Interesting Beer Supply

A recent spam email was offering me the rather desirable possibility of “firmer, lager breasts”. Perhaps the next one will offer a “bigger beer belly” to go with them? Although too much of the old hop juice often leads to brewer’s droop, so the next spam after that will inevitably be for herbal Viagara (sic) or verbal hiagra.

UPDATE for 4th July 2008: did you take part in the Sciencebase Beer or Wine poll yet? Or, read about the beer vs wine debate (apologies for using the same picture of lager breasts on both posts, by the way).

Silly molecule of the month

As if to prove chemists have a sense of humour, Bristol University’s Paul May has added a list of unusual, but genuine, chemical names to his Molecule of the Month web site.
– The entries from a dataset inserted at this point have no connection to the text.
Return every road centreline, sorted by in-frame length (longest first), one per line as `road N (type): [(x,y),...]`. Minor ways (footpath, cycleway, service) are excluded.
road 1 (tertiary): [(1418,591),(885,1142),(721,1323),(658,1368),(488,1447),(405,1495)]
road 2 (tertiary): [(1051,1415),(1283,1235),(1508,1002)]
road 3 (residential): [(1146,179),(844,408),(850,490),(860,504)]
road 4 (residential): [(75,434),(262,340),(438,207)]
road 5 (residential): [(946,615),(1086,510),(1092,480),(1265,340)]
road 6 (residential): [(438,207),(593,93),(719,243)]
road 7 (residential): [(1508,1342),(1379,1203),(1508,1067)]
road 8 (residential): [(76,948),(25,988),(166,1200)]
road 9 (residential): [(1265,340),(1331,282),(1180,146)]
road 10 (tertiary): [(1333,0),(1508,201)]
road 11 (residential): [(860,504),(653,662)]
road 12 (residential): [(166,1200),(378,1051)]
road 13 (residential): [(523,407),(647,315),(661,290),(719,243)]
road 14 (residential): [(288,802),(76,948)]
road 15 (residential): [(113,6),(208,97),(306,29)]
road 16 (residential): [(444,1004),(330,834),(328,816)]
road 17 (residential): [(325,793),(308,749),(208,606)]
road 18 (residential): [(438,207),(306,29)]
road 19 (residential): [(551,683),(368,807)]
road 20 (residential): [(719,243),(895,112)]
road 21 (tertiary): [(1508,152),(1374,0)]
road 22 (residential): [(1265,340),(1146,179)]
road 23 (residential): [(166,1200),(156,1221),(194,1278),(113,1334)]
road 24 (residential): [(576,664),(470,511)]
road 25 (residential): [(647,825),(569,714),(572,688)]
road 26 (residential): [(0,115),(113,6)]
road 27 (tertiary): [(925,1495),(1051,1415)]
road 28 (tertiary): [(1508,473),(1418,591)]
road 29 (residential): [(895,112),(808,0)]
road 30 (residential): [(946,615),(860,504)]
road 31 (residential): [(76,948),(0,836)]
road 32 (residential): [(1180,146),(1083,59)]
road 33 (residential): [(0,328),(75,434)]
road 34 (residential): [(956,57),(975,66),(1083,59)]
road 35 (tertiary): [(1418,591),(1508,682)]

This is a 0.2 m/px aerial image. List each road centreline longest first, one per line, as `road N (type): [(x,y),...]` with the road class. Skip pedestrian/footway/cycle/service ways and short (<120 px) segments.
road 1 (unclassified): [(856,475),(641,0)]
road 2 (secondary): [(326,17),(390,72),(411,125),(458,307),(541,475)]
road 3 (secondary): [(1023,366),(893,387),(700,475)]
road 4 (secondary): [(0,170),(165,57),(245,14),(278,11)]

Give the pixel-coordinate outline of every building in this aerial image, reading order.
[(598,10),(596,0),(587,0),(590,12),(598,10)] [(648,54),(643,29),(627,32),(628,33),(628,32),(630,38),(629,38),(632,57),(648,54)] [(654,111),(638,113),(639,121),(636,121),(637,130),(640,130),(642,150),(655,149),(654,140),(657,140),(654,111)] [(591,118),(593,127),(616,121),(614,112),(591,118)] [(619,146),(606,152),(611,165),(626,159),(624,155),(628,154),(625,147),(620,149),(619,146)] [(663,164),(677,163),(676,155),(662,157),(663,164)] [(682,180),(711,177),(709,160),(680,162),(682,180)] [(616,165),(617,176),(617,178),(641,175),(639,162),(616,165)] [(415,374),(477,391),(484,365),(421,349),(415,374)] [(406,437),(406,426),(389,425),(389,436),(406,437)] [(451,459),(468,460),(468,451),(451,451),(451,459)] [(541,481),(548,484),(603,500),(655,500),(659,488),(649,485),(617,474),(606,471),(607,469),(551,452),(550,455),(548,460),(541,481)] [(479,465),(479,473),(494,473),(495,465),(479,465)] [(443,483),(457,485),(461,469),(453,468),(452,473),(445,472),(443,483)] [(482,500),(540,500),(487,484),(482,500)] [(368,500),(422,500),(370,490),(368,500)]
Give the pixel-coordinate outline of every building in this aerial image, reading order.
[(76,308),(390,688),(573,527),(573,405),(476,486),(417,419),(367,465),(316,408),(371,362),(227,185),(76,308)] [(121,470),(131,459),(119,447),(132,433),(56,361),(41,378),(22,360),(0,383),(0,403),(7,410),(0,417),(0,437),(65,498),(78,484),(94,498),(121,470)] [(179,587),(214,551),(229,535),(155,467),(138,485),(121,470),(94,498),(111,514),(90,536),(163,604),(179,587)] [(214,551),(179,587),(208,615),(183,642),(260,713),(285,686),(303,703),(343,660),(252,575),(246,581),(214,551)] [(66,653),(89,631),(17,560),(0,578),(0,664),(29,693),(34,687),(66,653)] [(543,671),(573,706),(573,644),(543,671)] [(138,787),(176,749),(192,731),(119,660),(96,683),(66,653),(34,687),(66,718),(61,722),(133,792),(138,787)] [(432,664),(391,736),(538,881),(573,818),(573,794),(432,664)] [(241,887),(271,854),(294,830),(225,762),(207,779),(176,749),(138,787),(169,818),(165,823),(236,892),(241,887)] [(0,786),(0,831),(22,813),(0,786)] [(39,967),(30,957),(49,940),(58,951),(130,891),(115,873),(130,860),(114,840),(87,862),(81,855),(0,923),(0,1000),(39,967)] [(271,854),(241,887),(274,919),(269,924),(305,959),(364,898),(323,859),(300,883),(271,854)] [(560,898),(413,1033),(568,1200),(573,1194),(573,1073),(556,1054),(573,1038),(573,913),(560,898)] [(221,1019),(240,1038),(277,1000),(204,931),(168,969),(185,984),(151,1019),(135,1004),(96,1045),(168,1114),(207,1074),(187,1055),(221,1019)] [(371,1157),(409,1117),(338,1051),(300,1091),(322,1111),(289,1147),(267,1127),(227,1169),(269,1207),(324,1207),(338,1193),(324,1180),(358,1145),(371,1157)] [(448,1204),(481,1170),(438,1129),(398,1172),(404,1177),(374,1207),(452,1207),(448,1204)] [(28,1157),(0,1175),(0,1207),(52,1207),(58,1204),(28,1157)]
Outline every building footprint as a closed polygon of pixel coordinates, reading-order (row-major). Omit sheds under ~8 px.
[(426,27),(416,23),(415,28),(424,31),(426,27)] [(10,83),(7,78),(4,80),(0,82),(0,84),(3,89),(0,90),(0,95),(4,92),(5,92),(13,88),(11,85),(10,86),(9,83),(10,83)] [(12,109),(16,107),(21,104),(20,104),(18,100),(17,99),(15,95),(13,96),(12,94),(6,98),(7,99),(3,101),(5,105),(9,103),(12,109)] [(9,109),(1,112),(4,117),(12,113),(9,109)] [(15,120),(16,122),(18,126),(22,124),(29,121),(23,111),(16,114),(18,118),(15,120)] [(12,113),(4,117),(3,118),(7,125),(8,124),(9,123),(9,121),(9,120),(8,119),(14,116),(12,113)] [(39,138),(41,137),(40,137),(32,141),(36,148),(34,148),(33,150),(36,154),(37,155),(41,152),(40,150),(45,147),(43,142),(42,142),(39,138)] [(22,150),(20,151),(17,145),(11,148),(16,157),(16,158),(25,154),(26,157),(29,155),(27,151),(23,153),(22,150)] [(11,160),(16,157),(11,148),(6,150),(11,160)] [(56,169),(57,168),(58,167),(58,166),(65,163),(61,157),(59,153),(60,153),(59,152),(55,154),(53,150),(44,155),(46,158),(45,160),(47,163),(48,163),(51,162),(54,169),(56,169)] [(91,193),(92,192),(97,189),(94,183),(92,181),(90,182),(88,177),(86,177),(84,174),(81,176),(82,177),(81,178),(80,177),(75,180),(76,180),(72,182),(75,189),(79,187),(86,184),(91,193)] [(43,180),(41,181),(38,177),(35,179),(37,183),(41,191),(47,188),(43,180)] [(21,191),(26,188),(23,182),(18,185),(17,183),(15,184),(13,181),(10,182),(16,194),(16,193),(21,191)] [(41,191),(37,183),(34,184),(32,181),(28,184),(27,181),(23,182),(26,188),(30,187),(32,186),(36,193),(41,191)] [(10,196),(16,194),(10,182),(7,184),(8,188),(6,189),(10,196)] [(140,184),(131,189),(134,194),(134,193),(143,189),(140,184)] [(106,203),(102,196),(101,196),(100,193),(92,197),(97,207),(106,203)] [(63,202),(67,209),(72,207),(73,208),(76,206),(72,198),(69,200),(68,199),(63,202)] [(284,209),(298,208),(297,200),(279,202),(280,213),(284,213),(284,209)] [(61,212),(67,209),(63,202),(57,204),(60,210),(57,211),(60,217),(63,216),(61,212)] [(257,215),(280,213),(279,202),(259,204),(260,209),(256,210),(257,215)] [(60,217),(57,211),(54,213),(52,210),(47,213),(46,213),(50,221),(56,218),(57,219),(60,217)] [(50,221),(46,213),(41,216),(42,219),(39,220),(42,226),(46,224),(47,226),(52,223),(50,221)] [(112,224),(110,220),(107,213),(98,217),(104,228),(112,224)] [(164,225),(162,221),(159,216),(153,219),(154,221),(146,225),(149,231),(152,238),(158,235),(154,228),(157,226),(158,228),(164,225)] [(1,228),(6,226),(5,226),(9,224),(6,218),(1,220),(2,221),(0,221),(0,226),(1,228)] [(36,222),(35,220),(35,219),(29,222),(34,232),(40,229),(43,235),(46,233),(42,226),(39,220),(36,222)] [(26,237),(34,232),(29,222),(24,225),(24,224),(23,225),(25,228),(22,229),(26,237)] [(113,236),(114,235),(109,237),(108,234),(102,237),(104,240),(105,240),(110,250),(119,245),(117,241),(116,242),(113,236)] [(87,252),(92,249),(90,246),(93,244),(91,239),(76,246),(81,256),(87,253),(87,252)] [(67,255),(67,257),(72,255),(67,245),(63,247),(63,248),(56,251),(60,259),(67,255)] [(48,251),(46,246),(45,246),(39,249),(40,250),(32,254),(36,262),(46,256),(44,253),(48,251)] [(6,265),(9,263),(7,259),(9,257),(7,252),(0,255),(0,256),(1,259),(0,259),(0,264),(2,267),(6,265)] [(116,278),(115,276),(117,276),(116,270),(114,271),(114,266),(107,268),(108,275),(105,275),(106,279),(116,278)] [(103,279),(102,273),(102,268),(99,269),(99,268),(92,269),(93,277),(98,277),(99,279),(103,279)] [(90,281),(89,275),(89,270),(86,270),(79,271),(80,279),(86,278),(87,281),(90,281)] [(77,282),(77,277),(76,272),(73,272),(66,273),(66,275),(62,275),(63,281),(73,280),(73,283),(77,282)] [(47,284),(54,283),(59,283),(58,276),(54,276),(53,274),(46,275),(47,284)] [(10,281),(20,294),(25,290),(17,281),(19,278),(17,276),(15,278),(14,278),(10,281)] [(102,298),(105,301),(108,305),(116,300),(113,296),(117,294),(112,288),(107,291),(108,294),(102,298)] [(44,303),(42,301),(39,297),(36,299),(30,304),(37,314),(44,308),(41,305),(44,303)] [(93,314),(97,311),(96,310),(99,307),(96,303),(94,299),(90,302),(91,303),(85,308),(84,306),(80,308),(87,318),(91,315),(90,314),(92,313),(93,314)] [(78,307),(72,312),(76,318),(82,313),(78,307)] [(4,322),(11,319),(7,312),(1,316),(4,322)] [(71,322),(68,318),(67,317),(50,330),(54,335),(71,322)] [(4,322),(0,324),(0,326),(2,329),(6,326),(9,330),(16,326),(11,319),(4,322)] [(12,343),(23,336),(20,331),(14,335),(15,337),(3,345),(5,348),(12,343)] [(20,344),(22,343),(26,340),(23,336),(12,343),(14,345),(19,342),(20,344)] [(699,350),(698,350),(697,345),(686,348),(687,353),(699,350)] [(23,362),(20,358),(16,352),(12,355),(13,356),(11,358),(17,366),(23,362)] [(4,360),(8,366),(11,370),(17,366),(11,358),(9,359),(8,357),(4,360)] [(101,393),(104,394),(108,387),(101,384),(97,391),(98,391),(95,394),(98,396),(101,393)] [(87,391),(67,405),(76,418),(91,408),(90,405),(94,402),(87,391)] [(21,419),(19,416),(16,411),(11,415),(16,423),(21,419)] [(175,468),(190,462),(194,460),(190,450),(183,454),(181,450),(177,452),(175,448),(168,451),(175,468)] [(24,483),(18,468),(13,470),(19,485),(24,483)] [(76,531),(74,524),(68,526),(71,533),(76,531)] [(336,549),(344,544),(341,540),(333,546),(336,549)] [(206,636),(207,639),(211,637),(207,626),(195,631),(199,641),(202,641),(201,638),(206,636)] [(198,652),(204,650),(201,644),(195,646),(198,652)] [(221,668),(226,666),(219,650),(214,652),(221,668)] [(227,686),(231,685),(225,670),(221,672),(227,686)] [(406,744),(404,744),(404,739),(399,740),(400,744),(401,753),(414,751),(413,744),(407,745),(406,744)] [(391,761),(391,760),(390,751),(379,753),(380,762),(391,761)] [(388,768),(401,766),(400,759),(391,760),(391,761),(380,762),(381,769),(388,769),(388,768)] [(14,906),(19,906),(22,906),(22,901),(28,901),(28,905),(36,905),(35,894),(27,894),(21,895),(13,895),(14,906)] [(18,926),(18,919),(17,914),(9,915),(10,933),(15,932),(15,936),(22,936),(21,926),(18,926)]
Among the chemical delicacies are the super-tough compound ‘adamantane’ and its chemical cousin ‘bastardane’ (more formally known as ethano-bridged noradamantane.

Then there’s the soccer-ball shaped ‘buckminsterfullerene’ and the natural product ‘megaphone’ from the roots of the plant Aniba megaphylla. There is even a mineral with the enticing name of ‘cummingtonite’ while the stuttering ‘unununium’ makes an elemental appearance too. But, the choice that May puts at the top of his list is…for the sake of decency…best left to visitors to find for themselves. Suffice to say, it involves the arsenic version of the molecule pyrrole and it’s ring shaped: sillymols.htm.

Planetary poop

I just got a software planetarium to review…very nice program allows you to put in your city or coordinates and then shows you the night sky as it would appear if there were no clouds. There’s the water carrier (Aquarius), the archer, and the various planets.

All seems in order, there are a few constellations I wasn’t familiar with – the hare (turns out to be lepus), the air pump (that’s Antlia) and “poop”. Poop? Nice! I did a quick search on some French astronomy websites and came up with the answer, Poop is what the French call Puppis. This one was originally part of the larger constellation Argo Navis. Indeed, it was the stern, or poop deck of the mythological ship, the Argo.

So, not only am I ignorant of the constellations, I don’t know my classics well enough either. But, thankfully the poop isn’t the last turd in constellations.